1.04.2025

Young Lions


I’ve been making some trips back to Reno, Nevada recently. Been crushing pinball scores, eating In-N-Out, and pillaging old boxes from my childhood home. Literally everyone I loved has moved away. The exodus is shockingly pervasive. People just left. They gone. I get real Shawshank about it. On one hand, I know it was a crime to keep them cooped up, but maybe I just miss my friends. Visiting now feels like seeing a used condom. A flaccid reminder that great times were had. Been cobbling all my memories from the desert. A scavenger of youth.

In Reno, casinos had expansive, immersive arcades parents could dump their children in while they blew their college fund downstairs. You could literally check your child in like daycare. My formative years were spent blowing my allowance on X-Men holographic stickers within the first 15 minutes of entering the arcade. A clever precursor to gambling, you’d insert fifty cents into the little dispenser and pull a card. Usually they were trash stickers. Gambits were rare. They knew what they were doing. I’d blow all my money and be scrounging quarters out of coin slots for the next five hours.

Luckily, I only make the same mistake about a half-dozen times. It was here I discovered the secret to eternal life: the replay. My Dad taught me how to play pinball. He taught me the importance of trapping up and taking measured shots, but I learned how to survive on the mean streets of the Family Fun Center. The foolish hopped on the six-player X-Men side-scrolling quarter demon. You’d be broke before you got to the first mini boss. That was for kids who went to Damonte Ranch whose parents were still together.

Pinball, on the other hand, rewarded you for skillful play. I lived and died for the replay. It meant staving off boredom. It was existential. A goddamn imperative. Pinball demanded progressive excellence. The replay wasn’t static. Each tier moved the chains. Your best was no longer good enough.

More. Better. Again.

I wasn’t very good. This was pre-Internet. My friends and I called the live catch the “Jedi Catch.” Ski-passes were “the move.” Wizard modes were a long way off. I’d stare longingly at the high scores wondering how any of these absolutely bonkers scores were even possible. In a spectacular act of bad faith, I even discounted them asserting the game must have been broken and was awarding extra points. It was an order of magnitude better than my best. I couldn’t even fathom how some of these scores were possible. Everywhere I went, I was accosted by the initials NES. They were everywhere. For a while, I thought they were a default score and it was a reference to the Nintendo Entertainment System. NES was the Grand Champion of my universe. A specter haunting my hallways, declaring in a silent voice, “You are not worthy.”

A quarter of a century later, I find myself back where I started: In Reno, pumping quarters into a world under glass. And what do I see but goddamn NES on the machines. Always the Grand Champion. Nothing less. Recently I found out that the initials belong to Neil Shatz, a former #1 world-ranked player. For the civilians among you, all you need to know is he has a goddamn move named after him. That’s the ghost I’ve been chasing. That’s been my benchmark. We’ve never met, but he threw a cymbal at my head.

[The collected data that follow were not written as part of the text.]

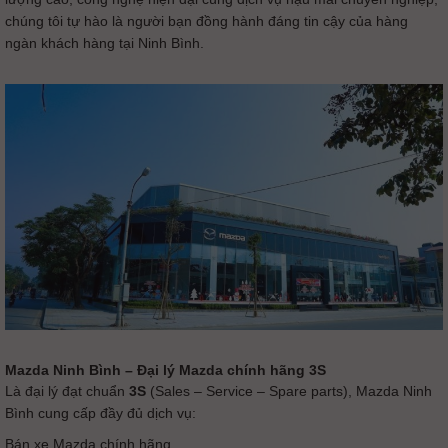
chúng tôi tự hào là người bạn đồng hành đáng tin cậy của hàng
ngàn khách hàng tại Ninh Bình.
Mazda Ninh Bình – Đại lý Mazda chính hãng 3S
Là đại lý đạt chuẩn
3S
(Sales – Service – Spare parts), Mazda Ninh
Bình cung cấp đầy đủ dịch vụ:
Bán xe Mazda chính hãng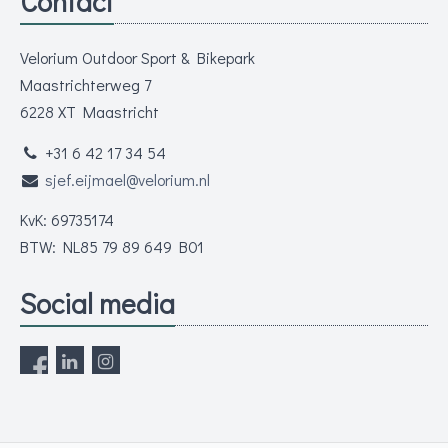
Contact
Velorium Outdoor Sport & Bikepark
Maastrichterweg 7
6228 XT Maastricht
+31 6 42 17 34 54
sjef.eijmael@velorium.nl
KvK: 69735174
BTW: NL85 79 89 649 B01
Social media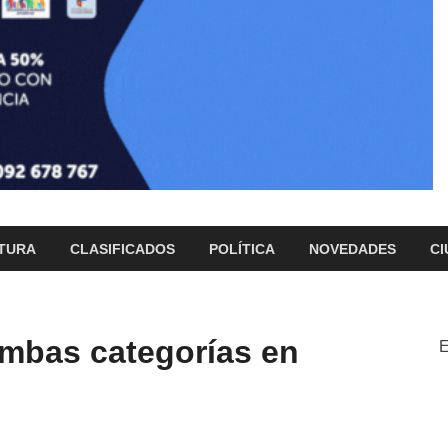
TURA
CLASIFICADOS
POLÍTICA
NOVEDADES
CI
ambas categorías en
E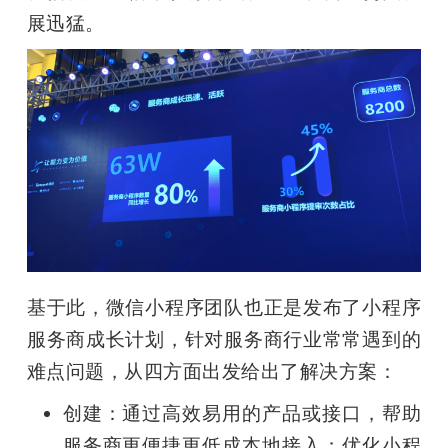
展迅猛。
基于此，微信小程序团队也正是发布了小程序
服务商成长计划，针对服务商行业常常遇到的
难点问题，从四方面出发给出了解决方案：
创建：通过高效易用的产品或接口，帮助
服务商更便捷更低成本地接入；优化小程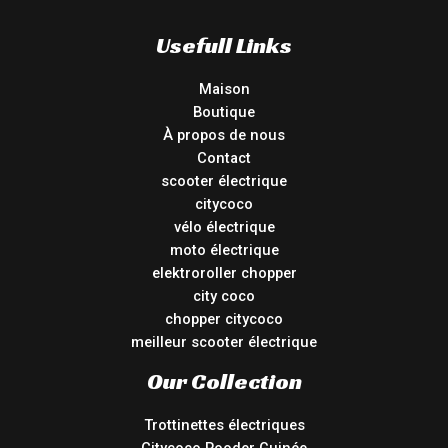
Usefull Links
Maison
Boutique
À propos de nous
Contact
scooter électrique
citycoco
vélo électrique
moto électrique
elektroroller chopper
city coco
chopper citycoco
meilleur scooter électrique
Our Collection
Trottinettes électriques
Citycoco Rooder Guinée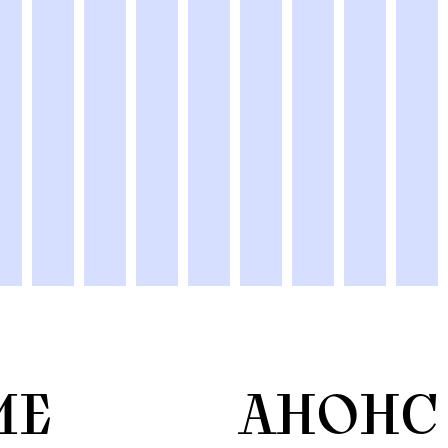
ИЕ
АНОНС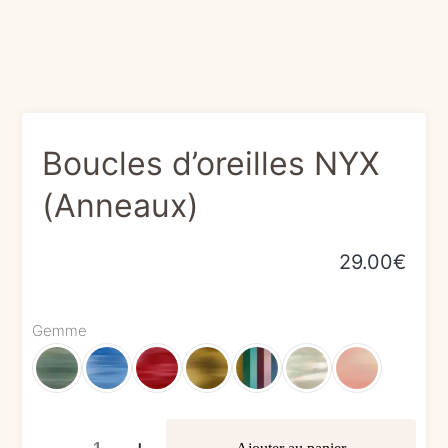
Boucles d’oreilles NYX
(Anneaux)
29.00
€
Gemme
quantité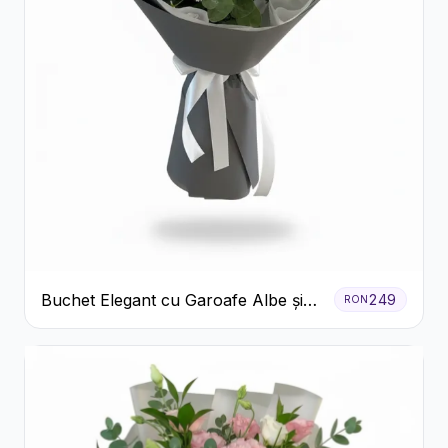
Buchet Elegant cu Garoafe Albe și
249
RON
Eucalipt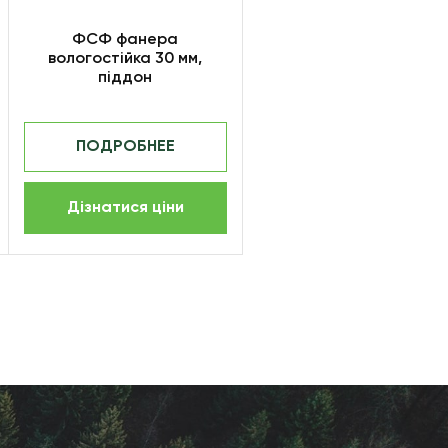
ФСФ фанера
вологостійка 30 мм,
піддон
ПОДРОБНЕЕ
Дізнатися ціни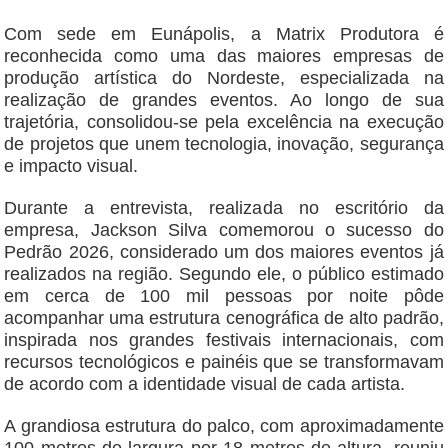
Com sede em Eunápolis, a Matrix Produtora é
reconhecida como uma das maiores empresas de
produção artística do Nordeste, especializada na
realização de grandes eventos. Ao longo de sua
trajetória, consolidou-se pela excelência na execução
de projetos que unem tecnologia, inovação, segurança
e impacto visual.
Durante a entrevista, realizada no escritório da
empresa, Jackson Silva comemorou o sucesso do
Pedrão 2026, considerado um dos maiores eventos já
realizados na região. Segundo ele, o público estimado
em cerca de 100 mil pessoas por noite pôde
acompanhar uma estrutura cenográfica de alto padrão,
inspirada nos grandes festivais internacionais, com
recursos tecnológicos e painéis que se transformavam
de acordo com a identidade visual de cada artista.
A grandiosa estrutura do palco, com aproximadamente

Well NES, I put up GCs on a handful of games while I was in Reno. Our names are side-by-side on a few machines. Thank you for letting me share your rarified air. Thank you for your excellence. Thank you for showing me a world beyond what I thought was possible. For pushing me. For making me realize my best could be better. For not letting me think that taking down a default GC meant something. Been carrying your torch haunting my local arcade with ludicrous scores. Young lions need something to chase. And I feel honored to finally run alongside you.